::: Data

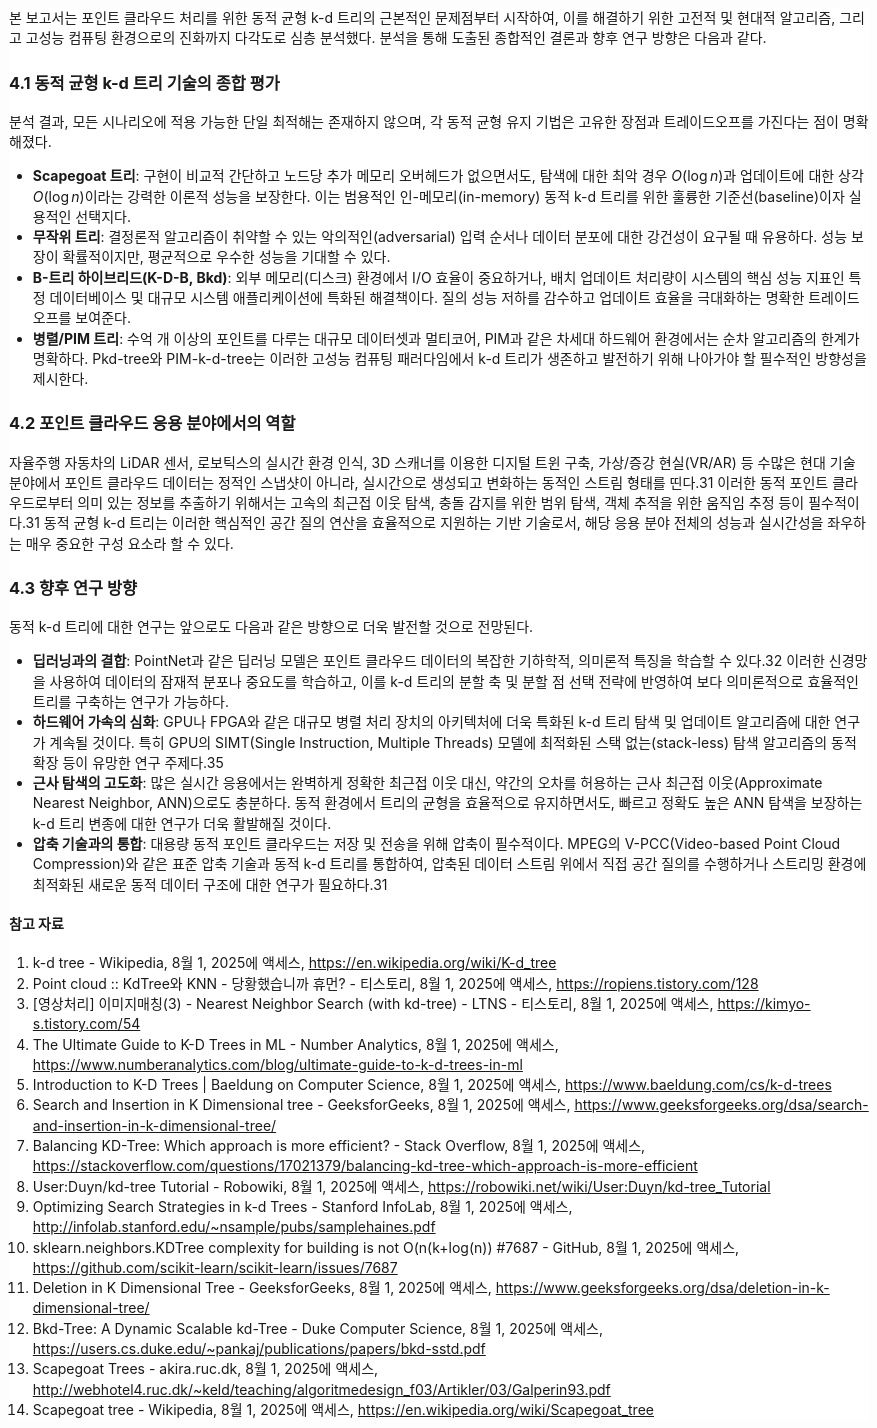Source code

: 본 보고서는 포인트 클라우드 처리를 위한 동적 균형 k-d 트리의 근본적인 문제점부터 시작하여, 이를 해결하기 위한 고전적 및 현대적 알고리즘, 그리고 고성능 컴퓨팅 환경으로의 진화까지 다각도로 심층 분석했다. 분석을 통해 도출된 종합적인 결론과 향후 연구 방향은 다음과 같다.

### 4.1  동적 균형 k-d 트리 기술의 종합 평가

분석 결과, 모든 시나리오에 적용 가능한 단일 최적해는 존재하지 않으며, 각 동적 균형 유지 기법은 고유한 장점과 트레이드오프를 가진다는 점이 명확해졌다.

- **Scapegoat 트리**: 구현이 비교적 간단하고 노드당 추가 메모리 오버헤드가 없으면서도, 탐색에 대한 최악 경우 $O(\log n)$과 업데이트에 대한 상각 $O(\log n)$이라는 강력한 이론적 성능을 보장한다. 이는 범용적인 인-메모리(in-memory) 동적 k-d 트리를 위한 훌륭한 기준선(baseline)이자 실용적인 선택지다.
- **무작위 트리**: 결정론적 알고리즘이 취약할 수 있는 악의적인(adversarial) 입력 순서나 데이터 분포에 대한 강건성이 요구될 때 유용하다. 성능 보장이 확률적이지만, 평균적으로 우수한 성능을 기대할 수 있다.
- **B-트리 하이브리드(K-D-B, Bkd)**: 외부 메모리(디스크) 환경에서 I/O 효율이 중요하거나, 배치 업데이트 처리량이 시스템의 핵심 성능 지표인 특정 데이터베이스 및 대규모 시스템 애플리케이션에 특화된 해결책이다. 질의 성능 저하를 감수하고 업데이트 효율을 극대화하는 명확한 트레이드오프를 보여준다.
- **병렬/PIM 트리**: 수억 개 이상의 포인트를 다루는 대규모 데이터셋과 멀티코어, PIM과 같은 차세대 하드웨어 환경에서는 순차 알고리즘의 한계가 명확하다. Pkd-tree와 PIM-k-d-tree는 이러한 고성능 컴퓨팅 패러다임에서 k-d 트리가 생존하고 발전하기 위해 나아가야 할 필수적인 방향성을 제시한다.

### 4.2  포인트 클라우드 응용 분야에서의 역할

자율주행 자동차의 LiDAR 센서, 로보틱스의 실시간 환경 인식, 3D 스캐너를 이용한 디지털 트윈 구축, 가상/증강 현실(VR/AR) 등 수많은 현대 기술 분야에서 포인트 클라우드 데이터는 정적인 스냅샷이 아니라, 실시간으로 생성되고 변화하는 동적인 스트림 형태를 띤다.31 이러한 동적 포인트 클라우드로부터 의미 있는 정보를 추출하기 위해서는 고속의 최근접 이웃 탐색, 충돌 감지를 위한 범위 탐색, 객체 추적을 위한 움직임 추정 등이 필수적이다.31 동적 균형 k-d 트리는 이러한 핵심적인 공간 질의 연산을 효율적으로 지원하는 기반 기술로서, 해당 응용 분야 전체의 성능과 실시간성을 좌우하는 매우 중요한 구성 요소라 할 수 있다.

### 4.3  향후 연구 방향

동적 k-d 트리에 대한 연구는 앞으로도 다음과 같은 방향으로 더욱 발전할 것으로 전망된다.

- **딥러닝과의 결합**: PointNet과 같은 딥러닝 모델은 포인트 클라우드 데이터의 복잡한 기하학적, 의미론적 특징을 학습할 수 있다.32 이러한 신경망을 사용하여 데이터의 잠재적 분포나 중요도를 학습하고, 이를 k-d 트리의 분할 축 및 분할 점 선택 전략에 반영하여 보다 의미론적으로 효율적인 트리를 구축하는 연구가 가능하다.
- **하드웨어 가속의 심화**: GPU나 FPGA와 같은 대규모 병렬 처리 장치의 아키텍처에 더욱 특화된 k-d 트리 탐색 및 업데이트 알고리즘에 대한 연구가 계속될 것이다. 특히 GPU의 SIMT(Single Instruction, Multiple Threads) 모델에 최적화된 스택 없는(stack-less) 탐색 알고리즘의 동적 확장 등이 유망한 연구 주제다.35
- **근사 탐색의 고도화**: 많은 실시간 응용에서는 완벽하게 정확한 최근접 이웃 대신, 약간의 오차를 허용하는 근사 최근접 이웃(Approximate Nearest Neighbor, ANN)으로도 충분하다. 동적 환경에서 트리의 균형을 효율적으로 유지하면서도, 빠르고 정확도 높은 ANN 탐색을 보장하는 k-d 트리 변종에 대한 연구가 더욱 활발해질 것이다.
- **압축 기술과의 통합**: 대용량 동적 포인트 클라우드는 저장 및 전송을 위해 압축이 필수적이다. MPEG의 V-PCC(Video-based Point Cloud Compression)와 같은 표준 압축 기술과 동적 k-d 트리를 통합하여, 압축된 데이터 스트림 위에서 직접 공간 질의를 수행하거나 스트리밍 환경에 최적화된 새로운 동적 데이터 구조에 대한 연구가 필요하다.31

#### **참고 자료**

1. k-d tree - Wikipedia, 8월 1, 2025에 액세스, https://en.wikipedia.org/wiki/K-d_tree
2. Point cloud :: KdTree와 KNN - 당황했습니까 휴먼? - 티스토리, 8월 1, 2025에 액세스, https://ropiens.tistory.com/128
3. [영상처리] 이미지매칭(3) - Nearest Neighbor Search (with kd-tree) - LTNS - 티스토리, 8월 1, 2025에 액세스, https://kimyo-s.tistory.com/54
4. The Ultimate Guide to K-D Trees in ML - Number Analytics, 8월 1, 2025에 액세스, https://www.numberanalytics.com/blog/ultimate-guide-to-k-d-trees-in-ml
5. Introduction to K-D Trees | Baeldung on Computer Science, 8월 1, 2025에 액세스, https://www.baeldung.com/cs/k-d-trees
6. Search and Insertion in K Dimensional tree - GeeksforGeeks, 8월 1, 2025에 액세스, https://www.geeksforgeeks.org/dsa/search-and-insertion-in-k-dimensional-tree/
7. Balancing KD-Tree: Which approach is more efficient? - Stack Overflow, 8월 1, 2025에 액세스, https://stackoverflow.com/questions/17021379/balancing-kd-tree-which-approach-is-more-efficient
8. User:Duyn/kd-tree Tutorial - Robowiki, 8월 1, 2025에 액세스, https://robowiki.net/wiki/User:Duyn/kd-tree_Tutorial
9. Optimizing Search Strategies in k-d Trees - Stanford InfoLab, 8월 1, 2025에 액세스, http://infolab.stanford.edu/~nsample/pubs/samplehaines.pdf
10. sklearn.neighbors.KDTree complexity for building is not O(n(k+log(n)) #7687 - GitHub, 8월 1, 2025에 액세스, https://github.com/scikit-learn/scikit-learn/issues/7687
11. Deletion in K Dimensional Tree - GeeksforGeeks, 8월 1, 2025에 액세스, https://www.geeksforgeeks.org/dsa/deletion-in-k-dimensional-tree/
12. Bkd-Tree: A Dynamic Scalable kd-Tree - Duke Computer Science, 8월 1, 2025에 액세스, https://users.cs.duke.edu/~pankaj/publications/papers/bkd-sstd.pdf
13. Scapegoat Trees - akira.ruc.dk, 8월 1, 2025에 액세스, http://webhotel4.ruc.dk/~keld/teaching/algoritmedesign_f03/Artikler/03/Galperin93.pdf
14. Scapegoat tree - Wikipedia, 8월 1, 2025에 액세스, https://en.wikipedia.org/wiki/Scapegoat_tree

::::::
::: Data

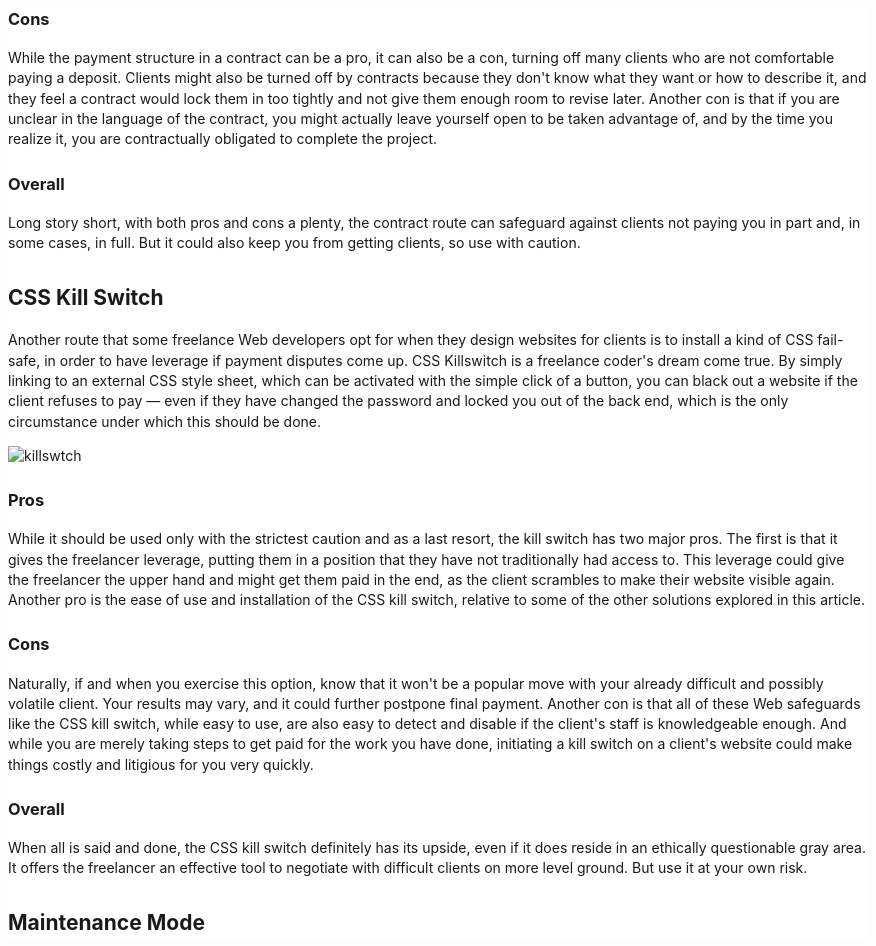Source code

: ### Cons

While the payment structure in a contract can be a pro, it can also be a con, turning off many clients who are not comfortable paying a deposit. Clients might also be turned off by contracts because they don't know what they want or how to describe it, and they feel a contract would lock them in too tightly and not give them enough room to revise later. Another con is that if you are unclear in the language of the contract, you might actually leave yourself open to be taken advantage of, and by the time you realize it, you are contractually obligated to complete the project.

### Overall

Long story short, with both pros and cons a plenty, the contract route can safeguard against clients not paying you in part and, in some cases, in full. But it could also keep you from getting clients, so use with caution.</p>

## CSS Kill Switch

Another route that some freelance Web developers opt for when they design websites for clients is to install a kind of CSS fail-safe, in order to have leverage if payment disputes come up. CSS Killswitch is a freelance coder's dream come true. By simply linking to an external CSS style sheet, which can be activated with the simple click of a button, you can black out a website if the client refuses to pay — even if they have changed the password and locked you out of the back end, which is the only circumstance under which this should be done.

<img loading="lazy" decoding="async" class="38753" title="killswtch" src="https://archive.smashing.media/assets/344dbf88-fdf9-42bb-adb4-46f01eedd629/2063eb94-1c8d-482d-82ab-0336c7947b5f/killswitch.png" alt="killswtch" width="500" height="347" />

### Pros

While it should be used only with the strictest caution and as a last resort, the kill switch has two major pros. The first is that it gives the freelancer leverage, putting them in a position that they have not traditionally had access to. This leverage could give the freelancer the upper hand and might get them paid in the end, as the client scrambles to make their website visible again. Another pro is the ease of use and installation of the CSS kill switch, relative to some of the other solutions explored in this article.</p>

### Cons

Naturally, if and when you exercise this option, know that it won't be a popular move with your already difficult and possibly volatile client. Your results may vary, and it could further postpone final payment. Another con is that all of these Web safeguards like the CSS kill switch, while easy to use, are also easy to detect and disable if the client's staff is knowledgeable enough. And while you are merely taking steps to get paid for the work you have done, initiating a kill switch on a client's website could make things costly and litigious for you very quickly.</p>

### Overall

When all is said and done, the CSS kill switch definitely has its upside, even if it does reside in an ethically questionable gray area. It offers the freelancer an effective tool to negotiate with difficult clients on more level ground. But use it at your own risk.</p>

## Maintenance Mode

::::::

§ **Task**:
Reproduce everything from the line containing "1. k-d tree" down to the line containing "6. Search and", including both of those lines.

§ **Expected answer**:
1. k-d tree - Wikipedia, 8월 1, 2025에 액세스, https://en.wikipedia.org/wiki/K-d_tree
2. Point cloud :: KdTree와 KNN - 당황했습니까 휴먼? - 티스토리, 8월 1, 2025에 액세스, https://ropiens.tistory.com/128
3. [영상처리] 이미지매칭(3) - Nearest Neighbor Search (with kd-tree) - LTNS - 티스토리, 8월 1, 2025에 액세스, https://kimyo-s.tistory.com/54
4. The Ultimate Guide to K-D Trees in ML - Number Analytics, 8월 1, 2025에 액세스, https://www.numberanalytics.com/blog/ultimate-guide-to-k-d-trees-in-ml
5. Introduction to K-D Trees | Baeldung on Computer Science, 8월 1, 2025에 액세스, https://www.baeldung.com/cs/k-d-trees
6. Search and Insertion in K Dimensional tree - GeeksforGeeks, 8월 1, 2025에 액세스, https://www.geeksforgeeks.org/dsa/search-and-insertion-in-k-dimensional-tree/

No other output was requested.